Zhan-Heng Chen received his Ph.D degree with the University of Chinese Academy of Sciences, China. His current research interests include data mining, natural language processing, bioinformatics, machine learning and pattern identification. He has authored over 40 research publications in these areas (Published in Briefings in Bioinformatics, Molecular Therapy-Nucleic Acids, iScience, Communications Biology, BMC Genomics, BMC Systems Biology, Frontiers in Genetics, International Journal of Molecular Sciences, Journal of Cellular and Molecular Medicine, and so on.), and international conferences (such as ICIBM, ICIC).
Yu-An Huang received a PhD degree from the department of Computing, the Hong Kong Polytechnic University, Hong Kong, in 2020. Currently, he is an associate professor at the School of Computer Science, Northwestern Polytechnical University. His current research interests mainly focus on data mining algorithms and applications.

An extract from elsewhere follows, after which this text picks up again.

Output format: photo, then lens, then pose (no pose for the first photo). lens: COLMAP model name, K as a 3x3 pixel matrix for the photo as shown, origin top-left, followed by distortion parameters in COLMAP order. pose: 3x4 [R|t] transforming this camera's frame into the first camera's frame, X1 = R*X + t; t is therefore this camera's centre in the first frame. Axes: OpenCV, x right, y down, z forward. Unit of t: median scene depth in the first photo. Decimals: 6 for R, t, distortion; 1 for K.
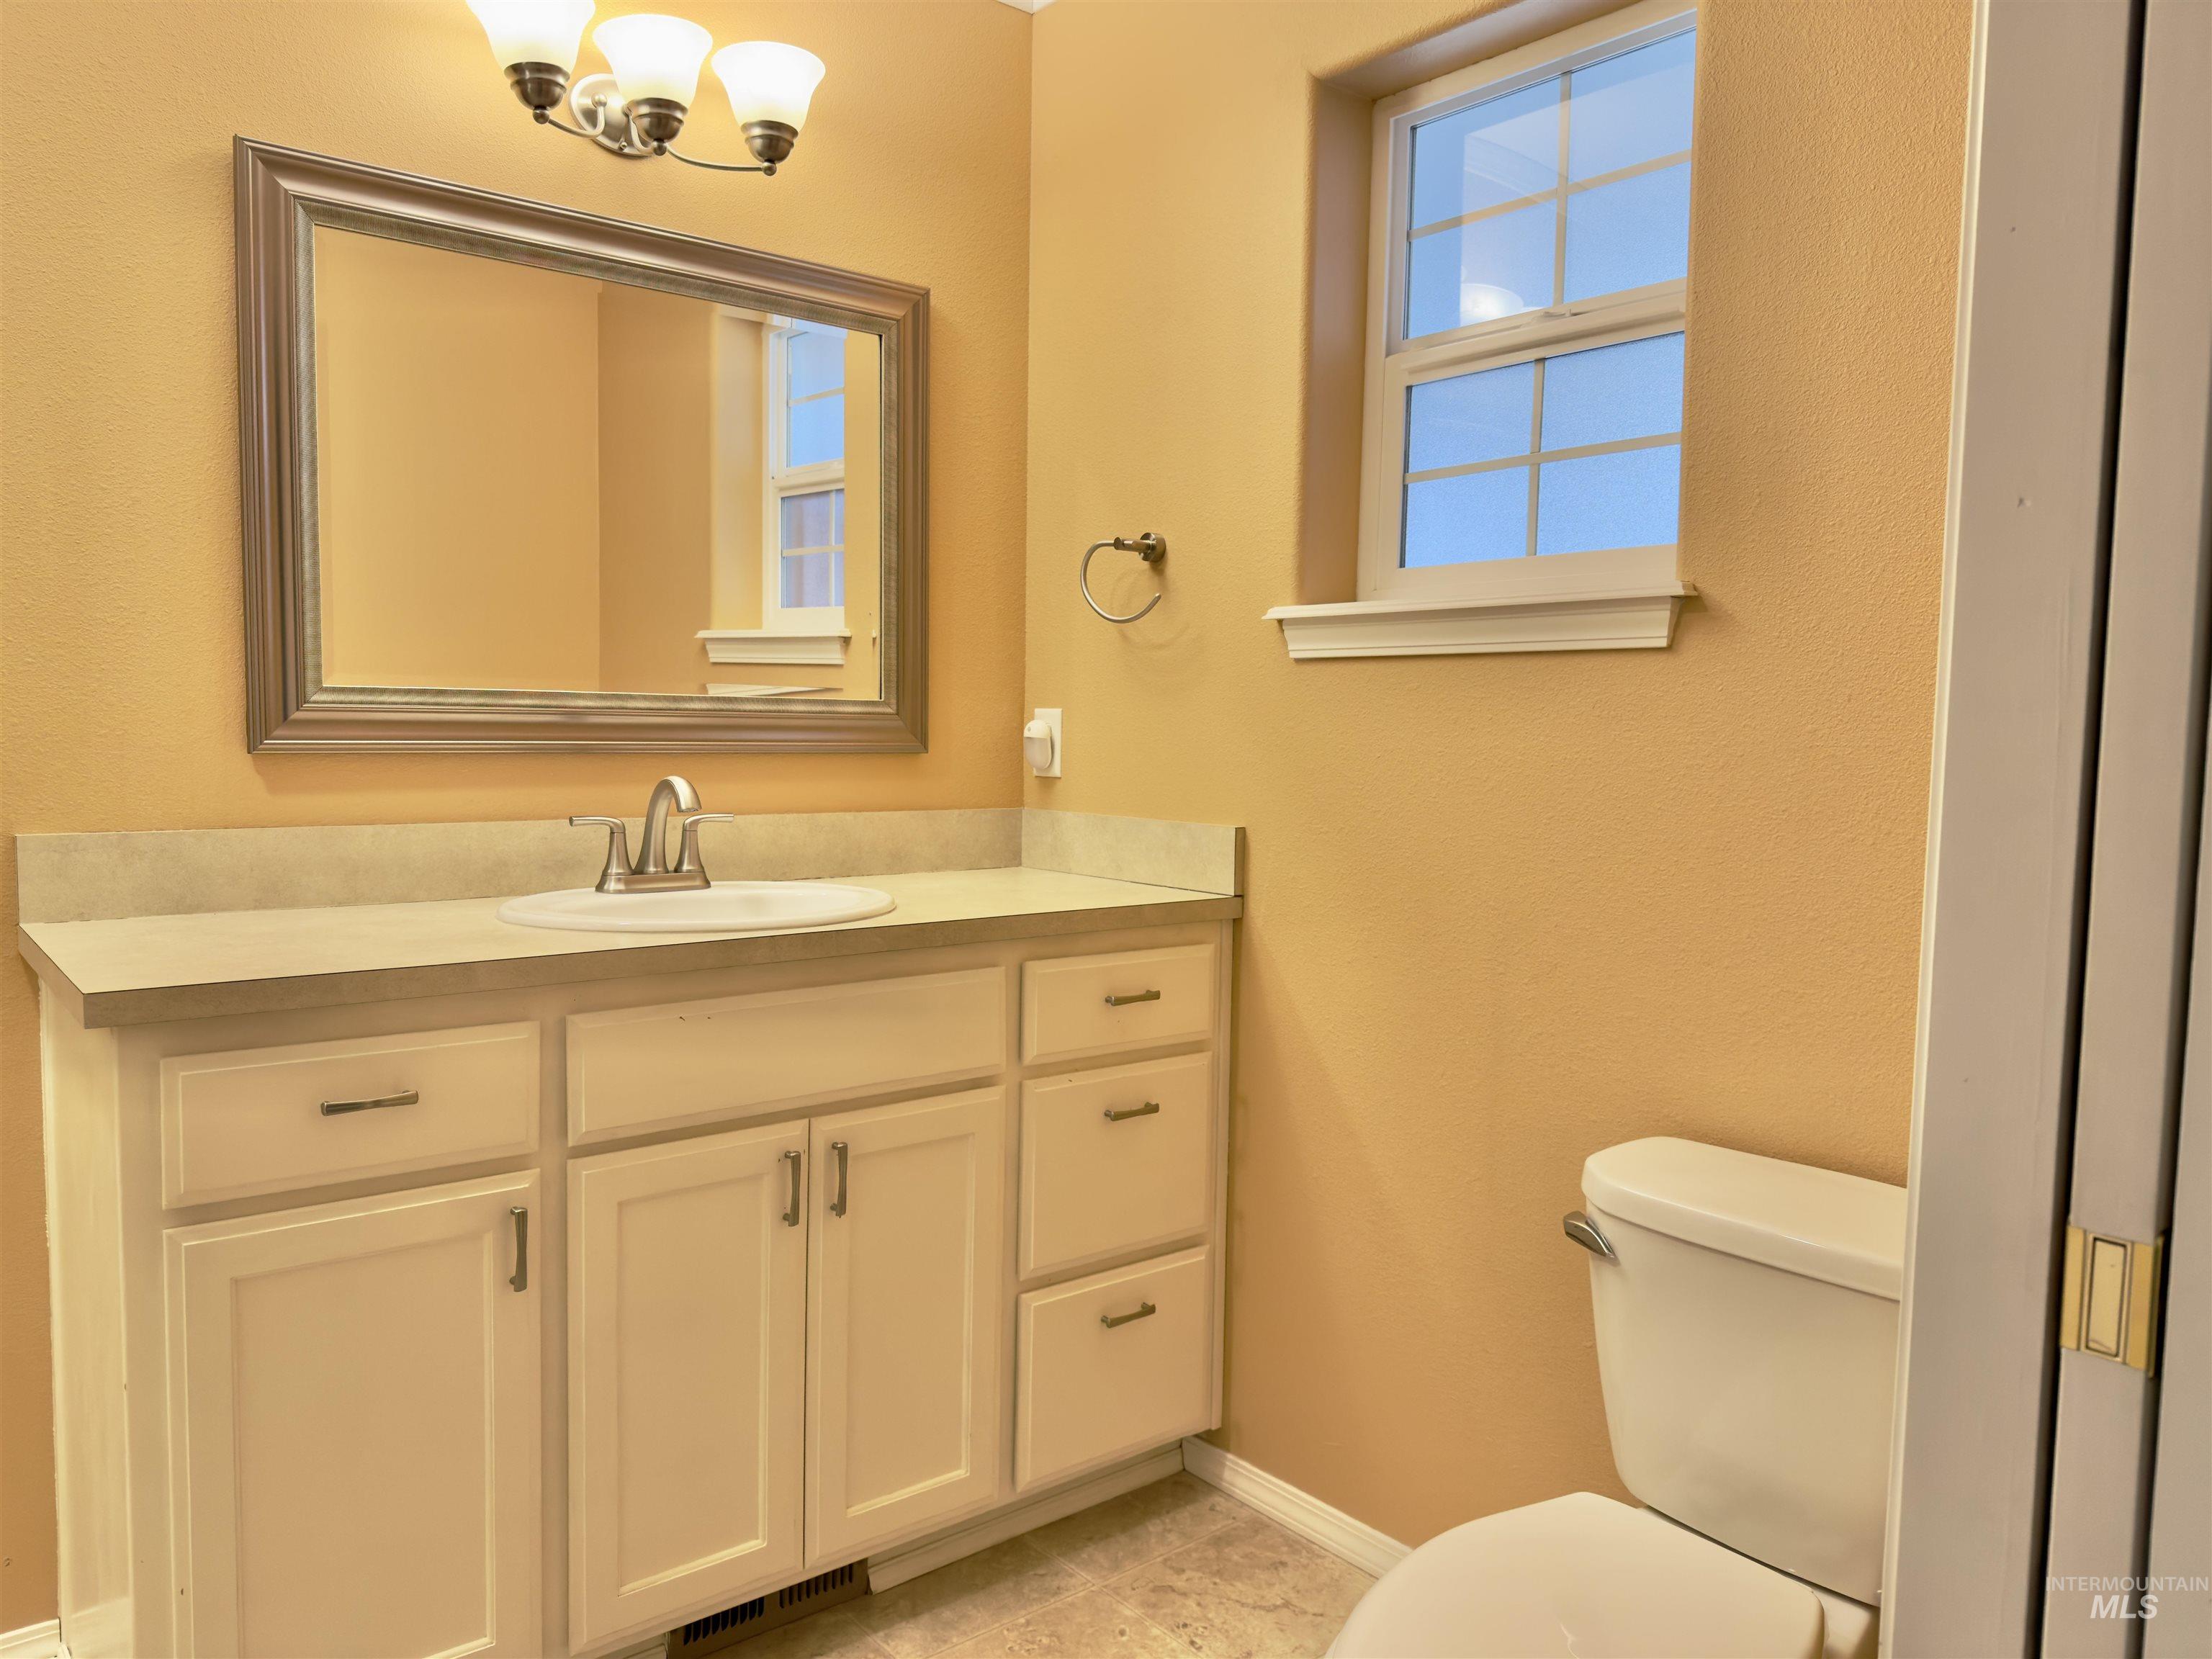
lens RADIAL K [[1555.0, 0, 1104.2], [0, 1555.0, 825.9], [0, 0, 1]] dist [0.068035, -0.084603]
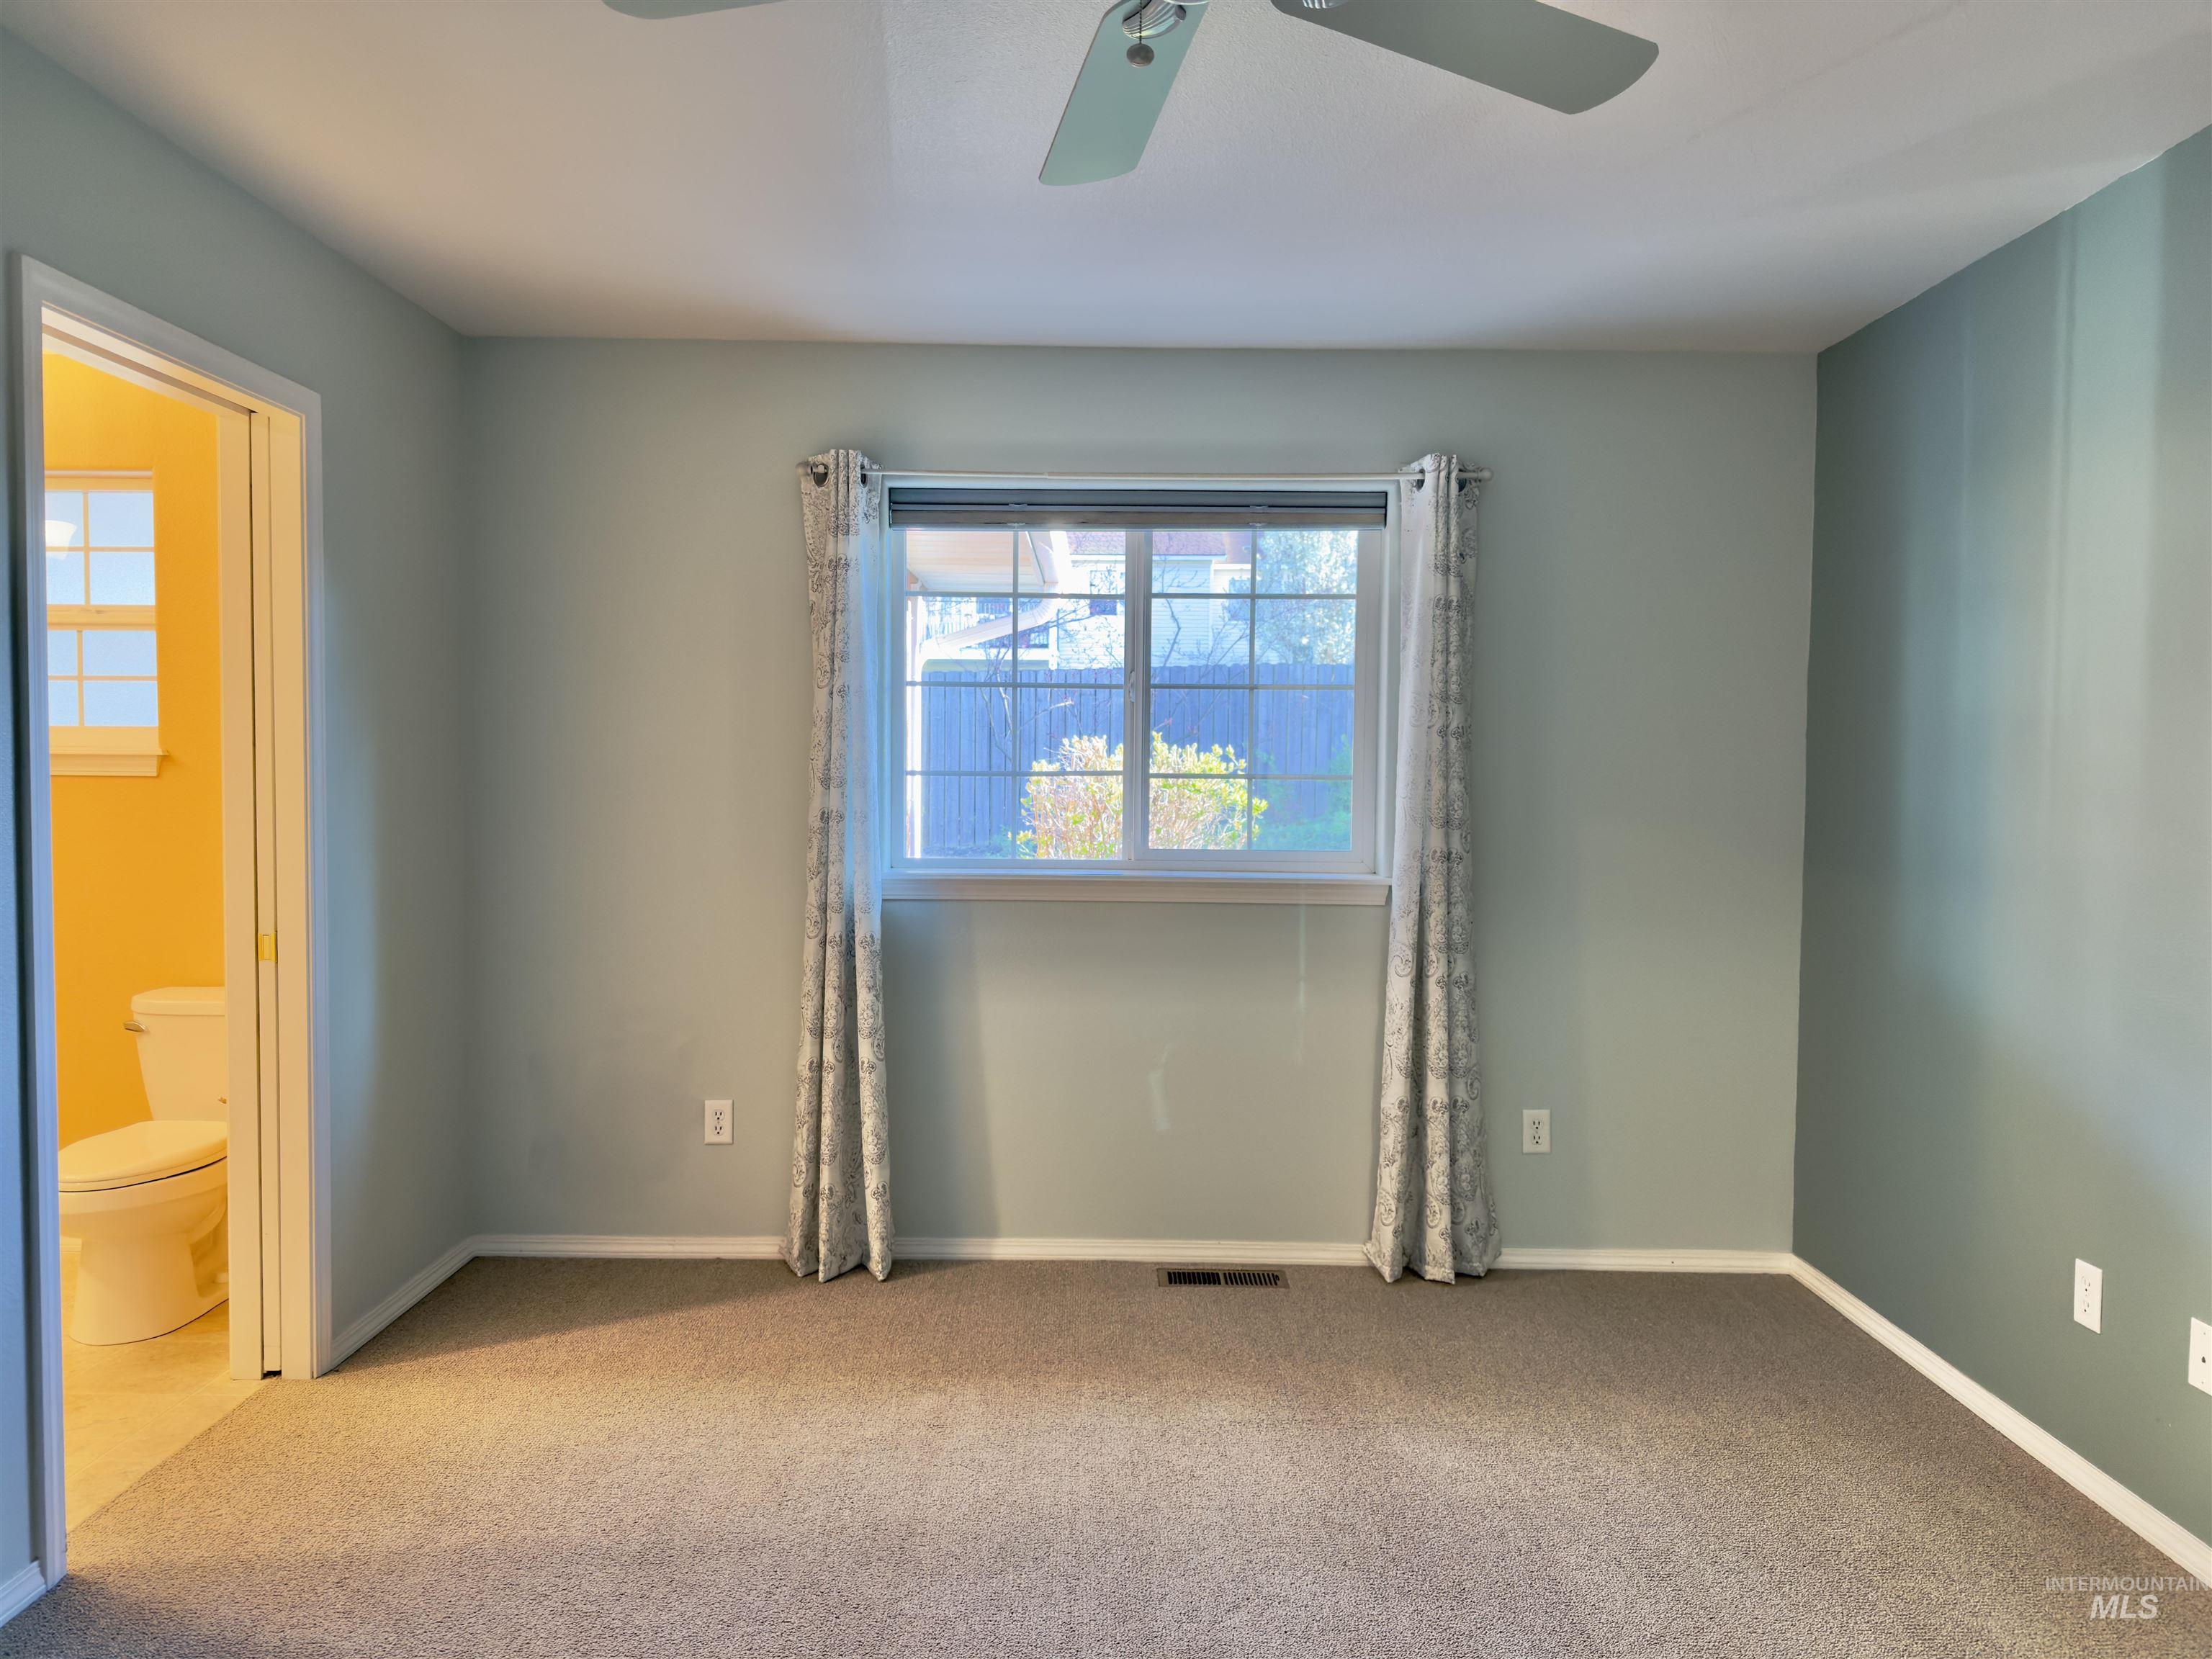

Su Hui, Senior Algorithm Researcher of Tencent, working in WeChat AI Pattern Recognition Center. His main research interests are Dialogue systems, Text Summarization, and General Natural Language Processing models; He is also responsible for the product implementation of dialogue systems and WeChat security, etc. He has published more than 20 papers in ACL, EMNLP, AAAI and other international famous conferences with more than 1200 citations. He received his Master of Engineering degree from Institute of Software, Chinese Academy of Sciences in 2018.
Lun Hu received the B.Eng. degree from the Department of Control Science and Engineering, Huazhong University of Science and Technology, Wuhan, China, in 2006, and the M.Sc. and Ph.D. degrees from the Department of Computing, The Hong Kong Polytechnic University, Hong Kong, in 2008 and 2015, respectively. He joined the Xinjiang Technical Institute of Physics and Chemistry, Chinese Academy of Sciences, Urumqi, China in 2020 as a Professor of computer science. His research interests include Machine Learning, Complex Network Analytics and their applications in Bioinformatics.
Pengwei Hu, Leading Scientist in the Science & Technology Office at Merck. He received his Ph.D. from the Department of Computing, The Hong Kong Polytechnic University in 2018. Dr. Hu’s main research interest is in machine learning, including AI healthcare and biomedical informatics. Specifically, he is interested in what kind of person will have what kind of disease and the interplay between disease and gene expression. He has authored more than 60 articles in the above areas. He is currently an Associate Editor of the BMC Medical Informatics and Decision Making. He is also served as an editor the Computational and Mathematical Methods, Frontiers in Neurorobotics, and Frontiers in Medicine.